Tottri Prefecture cattle are descendents of the sire Eiko. The typical characteristics of these cattle include good growth, larger frame type, good top line, and overall balance. They are known for their fine, loose skin. The most prevalent is the Kedaka line which started in 1959. Dai 20 Hirashige is an important sire of the Kedaka line. The foreign breeds crossed with the native cattle in this prefecture were the Brown Swiss and Shorthorn. Pictured to the left is Eiko.
Hiroshima Prefecture cattle are descendents of the sire Dai-21 Fukagawa. These cattle are known to have a mild disposition, lovely looks, longevity, serial reproduction, superior body conformation, and good udders. The foreign breeds crossed with the native cattle in this prefecture were the Simmental, Brown Swiss, Shorthorn, and Ayrshire. Pictured to the left is Dai-21 Fukagawa.

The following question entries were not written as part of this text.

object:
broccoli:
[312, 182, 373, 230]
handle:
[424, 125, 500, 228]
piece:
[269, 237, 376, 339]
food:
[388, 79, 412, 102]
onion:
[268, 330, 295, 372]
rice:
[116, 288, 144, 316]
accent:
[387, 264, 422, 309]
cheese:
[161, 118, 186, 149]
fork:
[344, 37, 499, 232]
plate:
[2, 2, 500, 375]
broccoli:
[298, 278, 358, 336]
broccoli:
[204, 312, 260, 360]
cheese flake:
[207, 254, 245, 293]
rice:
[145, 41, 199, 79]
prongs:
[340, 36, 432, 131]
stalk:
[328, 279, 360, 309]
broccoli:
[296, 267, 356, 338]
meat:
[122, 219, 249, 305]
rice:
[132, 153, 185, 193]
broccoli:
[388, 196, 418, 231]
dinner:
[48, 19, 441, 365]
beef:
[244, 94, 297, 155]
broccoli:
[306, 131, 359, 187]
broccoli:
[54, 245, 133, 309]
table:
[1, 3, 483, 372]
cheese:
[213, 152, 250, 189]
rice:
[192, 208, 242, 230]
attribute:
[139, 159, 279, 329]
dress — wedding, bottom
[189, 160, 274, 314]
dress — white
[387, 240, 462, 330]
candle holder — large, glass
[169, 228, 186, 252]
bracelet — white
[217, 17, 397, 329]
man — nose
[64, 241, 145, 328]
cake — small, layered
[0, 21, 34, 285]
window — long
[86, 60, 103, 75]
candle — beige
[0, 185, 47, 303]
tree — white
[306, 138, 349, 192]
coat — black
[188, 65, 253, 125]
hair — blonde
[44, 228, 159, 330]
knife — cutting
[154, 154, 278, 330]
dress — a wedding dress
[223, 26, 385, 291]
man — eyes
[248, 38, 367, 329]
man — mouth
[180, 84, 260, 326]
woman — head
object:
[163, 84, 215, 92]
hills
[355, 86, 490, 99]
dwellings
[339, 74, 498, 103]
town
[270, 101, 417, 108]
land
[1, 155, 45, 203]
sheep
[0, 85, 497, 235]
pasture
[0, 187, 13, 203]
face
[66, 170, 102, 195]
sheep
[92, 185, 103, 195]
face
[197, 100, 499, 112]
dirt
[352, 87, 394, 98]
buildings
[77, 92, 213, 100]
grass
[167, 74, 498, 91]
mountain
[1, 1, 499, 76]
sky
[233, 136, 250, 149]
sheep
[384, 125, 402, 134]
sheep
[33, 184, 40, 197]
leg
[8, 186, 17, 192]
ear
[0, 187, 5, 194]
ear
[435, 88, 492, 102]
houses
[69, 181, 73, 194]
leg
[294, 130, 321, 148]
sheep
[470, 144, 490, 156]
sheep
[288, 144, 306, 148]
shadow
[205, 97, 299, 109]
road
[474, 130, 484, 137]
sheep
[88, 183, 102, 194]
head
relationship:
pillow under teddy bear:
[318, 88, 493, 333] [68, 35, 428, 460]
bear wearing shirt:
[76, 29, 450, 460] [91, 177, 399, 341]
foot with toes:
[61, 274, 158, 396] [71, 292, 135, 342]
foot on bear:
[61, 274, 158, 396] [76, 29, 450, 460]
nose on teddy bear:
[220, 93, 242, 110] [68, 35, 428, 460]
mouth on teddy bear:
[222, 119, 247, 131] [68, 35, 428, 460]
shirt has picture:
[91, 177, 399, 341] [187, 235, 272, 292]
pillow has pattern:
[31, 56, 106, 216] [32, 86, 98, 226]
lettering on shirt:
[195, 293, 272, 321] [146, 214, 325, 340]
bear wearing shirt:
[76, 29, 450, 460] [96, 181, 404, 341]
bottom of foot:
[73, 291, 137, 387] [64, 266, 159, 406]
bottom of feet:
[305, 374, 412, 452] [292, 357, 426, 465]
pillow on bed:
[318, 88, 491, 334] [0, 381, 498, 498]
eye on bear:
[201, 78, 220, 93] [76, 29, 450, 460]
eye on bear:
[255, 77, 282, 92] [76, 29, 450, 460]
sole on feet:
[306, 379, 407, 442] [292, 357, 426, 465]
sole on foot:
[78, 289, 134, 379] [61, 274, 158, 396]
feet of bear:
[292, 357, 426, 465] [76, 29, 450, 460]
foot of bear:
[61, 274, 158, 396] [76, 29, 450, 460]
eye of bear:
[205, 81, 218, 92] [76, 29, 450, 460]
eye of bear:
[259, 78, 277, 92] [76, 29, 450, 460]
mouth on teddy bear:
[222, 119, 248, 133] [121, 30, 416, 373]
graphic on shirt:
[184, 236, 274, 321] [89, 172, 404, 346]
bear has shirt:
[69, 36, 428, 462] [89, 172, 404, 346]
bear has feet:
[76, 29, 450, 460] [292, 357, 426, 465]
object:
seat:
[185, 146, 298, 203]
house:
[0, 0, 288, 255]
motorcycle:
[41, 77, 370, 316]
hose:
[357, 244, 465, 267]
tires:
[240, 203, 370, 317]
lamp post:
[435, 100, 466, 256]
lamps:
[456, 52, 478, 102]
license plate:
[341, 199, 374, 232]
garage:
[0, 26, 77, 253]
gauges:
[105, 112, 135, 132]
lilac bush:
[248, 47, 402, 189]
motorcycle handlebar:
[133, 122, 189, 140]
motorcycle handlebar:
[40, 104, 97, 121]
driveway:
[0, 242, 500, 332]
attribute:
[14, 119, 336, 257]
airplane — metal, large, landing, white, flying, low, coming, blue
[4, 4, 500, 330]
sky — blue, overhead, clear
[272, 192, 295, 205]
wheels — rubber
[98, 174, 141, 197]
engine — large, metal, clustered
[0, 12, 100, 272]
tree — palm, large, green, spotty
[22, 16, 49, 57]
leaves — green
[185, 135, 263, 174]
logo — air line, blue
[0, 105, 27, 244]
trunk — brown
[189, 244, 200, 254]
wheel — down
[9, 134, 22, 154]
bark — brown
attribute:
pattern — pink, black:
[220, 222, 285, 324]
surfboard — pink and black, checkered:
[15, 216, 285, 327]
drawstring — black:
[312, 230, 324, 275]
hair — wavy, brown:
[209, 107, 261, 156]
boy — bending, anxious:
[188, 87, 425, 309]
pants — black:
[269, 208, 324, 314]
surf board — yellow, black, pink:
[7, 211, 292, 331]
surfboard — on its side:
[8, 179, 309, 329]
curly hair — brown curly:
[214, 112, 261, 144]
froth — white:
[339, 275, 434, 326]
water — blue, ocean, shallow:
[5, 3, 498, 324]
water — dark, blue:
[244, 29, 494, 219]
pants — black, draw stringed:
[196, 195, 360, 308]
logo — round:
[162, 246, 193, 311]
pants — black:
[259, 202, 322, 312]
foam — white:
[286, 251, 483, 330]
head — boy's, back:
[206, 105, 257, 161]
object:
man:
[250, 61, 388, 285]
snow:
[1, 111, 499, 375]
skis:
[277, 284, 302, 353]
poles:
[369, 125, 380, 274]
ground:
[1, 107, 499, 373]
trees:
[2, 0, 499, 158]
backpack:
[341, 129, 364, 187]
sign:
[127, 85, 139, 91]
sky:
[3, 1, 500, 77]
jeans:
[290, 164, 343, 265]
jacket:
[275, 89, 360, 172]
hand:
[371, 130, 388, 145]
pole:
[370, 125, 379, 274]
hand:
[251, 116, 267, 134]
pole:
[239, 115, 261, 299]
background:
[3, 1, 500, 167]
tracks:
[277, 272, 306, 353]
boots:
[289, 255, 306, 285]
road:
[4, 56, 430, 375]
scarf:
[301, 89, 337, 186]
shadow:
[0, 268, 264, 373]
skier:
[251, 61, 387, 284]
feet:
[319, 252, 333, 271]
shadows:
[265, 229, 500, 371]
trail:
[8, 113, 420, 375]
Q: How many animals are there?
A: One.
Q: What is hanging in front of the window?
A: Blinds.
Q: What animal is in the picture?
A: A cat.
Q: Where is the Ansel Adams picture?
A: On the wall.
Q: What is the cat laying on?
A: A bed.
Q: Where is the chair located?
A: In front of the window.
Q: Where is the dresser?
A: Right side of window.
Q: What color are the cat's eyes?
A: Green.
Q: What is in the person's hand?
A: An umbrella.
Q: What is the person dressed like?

Shimane Prefecture cattle are well-balanced and produce calves with good growth rates and meat quality. They also have a quiet temperament and exhibit a strong maternal ability in dams, which consequently also have very high fertility rates. The foreign breeds crossed with the native cattle in this prefecture were the Devon, Brown Swiss, Simmental, and Ayrshire. Dai 7 Itozakura pictured to the left is probably the most famous of the Itozakura line and is shared with the Okayama Prefecture. Mr. Shogo Takeda used this bloodline to develop much of his cow herd as well as many of his foundation sires.
Not all of these bloodlines are represented in Wagyu outside of Japan because the Japanese government banned any additional exports of Wagyu genetics around 1994. This was in connection with the Japanese government realizing the value of Wagyu and declaring them a national treasure of Japan. Therefore, the main bloodlines which are utilized by breeders outside of Japan are for the most part Tajima, Itozakura line, and Kedaka line.